Instructions to follow → In the passage about the book Creating Time, where did the writer get a copy of the book?

My suffering over this problem has led me to deeper questions. What does it really take to change a thorny pattern like this? How do I heal and get back to wholeness, in regards to time? Maybe it takes a paradox.
I recently stumbled upon a book called Creating Time: Using Creativity to Reinvent the Clock and Reinvent Your Life. If I had just seen the title, I would have passed it over as yet another interesting self-help book that’s practical, but not really going to lead me to lasting change.
Then I heard the author, Marney Makridakis, talk about the book. She described ‘Creating Time’ as a process of turning time on its head by playing with it – creatively and with loving curiosity. She talked about, “the end of time as we know it” by defining time from a whole new paradigm that sounded more spiritual than logical. She talked about having a ‘time metamorphosis’ when she went on this journey.
This was transformation language. How refreshing! It sparked me to remember a teaching I recently heard—that healing involves moving. Moving our bodies to a new locale to get a fresh perspective. My ‘time problem’ seems very tied to my mind, so how could I move my mind? Oh yeah—imagination! Play!
I borrowed the book from the library and was surprised to see colorful photos of time-themed artwork that others made during their ‘time journey’ with this book. Time is such a heavy topic for me and paradoxically, the exercises looked lighthearted and fun. What a warm invitation!

Data shown →
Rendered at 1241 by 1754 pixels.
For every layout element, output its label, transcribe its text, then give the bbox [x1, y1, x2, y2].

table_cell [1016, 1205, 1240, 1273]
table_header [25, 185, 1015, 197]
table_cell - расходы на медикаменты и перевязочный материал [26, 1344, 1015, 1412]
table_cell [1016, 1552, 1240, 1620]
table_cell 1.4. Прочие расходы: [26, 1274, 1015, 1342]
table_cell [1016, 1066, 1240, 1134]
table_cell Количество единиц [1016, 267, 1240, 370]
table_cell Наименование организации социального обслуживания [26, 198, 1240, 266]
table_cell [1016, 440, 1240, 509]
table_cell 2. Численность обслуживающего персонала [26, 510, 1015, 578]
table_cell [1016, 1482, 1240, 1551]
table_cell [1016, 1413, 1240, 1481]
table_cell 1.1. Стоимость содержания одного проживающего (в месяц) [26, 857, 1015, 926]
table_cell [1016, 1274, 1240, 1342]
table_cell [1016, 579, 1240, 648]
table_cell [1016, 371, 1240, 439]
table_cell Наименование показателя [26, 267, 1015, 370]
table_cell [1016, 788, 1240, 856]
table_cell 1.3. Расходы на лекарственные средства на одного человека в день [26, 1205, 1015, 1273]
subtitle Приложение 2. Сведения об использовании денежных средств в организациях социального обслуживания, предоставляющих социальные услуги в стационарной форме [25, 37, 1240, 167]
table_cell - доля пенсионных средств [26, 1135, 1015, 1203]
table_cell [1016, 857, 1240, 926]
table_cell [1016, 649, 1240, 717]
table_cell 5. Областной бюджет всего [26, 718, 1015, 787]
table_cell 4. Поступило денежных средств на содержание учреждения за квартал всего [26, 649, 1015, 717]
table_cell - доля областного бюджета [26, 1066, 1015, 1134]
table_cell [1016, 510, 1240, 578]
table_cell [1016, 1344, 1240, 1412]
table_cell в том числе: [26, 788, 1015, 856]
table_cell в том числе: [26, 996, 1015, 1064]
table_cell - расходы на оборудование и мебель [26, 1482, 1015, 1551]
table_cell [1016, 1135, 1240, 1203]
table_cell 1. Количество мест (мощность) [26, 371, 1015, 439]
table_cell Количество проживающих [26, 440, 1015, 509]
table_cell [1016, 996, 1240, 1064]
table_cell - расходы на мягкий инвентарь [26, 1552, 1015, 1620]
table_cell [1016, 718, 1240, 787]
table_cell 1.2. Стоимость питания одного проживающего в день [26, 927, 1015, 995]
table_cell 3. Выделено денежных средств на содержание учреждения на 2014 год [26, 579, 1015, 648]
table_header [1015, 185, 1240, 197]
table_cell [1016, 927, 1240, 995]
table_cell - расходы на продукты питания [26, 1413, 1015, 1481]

Answer for the task → The writer borrowed it from the library.